[Stored data entries]
===

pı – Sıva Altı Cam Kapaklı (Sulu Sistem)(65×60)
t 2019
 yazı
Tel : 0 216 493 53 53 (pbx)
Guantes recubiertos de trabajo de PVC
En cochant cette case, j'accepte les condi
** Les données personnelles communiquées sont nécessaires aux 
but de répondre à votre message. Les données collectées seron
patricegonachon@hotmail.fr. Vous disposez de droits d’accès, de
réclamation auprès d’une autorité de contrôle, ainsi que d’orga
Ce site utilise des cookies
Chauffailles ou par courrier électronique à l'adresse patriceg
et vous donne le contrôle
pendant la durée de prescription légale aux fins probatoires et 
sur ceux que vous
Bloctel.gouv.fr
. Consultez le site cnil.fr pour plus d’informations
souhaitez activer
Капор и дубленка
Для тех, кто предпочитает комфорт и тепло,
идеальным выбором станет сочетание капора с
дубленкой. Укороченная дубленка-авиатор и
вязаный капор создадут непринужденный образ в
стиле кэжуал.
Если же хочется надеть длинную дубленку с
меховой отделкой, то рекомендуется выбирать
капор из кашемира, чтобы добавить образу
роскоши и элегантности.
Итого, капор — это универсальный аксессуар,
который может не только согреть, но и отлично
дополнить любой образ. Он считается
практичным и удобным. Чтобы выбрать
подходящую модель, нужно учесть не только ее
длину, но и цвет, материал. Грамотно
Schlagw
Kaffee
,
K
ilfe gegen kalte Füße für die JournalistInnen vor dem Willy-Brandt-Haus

===

Set down each entry above again exactly as it reads.

pı – Sıva Altı Cam Kapaklı (Sulu Sistem)(65×60)
t 2019
 yazı
Tel : 0 216 493 53 53 (pbx)
Guantes recubiertos de trabajo de PVC
En cochant cette case, j'accepte les condi
** Les données personnelles communiquées sont nécessaires aux 
but de répondre à votre message. Les données collectées seron
patricegonachon@hotmail.fr. Vous disposez de droits d’accès, de
réclamation auprès d’une autorité de contrôle, ainsi que d’orga
Ce site utilise des cookies
Chauffailles ou par courrier électronique à l'adresse patriceg
et vous donne le contrôle
pendant la durée de prescription légale aux fins probatoires et 
sur ceux que vous
Bloctel.gouv.fr
. Consultez le site cnil.fr pour plus d’informations
souhaitez activer
Капор и дубленка
Для тех, кто предпочитает комфорт и тепло,
идеальным выбором станет сочетание капора с
дубленкой. Укороченная дубленка-авиатор и
вязаный капор создадут непринужденный образ в
стиле кэжуал.
Если же хочется надеть длинную дубленку с
меховой отделкой, то рекомендуется выбирать
капор из кашемира, чтобы добавить образу
роскоши и элегантности.
Итого, капор — это универсальный аксессуар,
который может не только согреть, но и отлично
дополнить любой образ. Он считается
практичным и удобным. Чтобы выбрать
подходящую модель, нужно учесть не только ее
длину, но и цвет, материал. Грамотно
Schlagw
Kaffee
,
K
ilfe gegen kalte Füße für die JournalistInnen vor dem Willy-Brandt-Haus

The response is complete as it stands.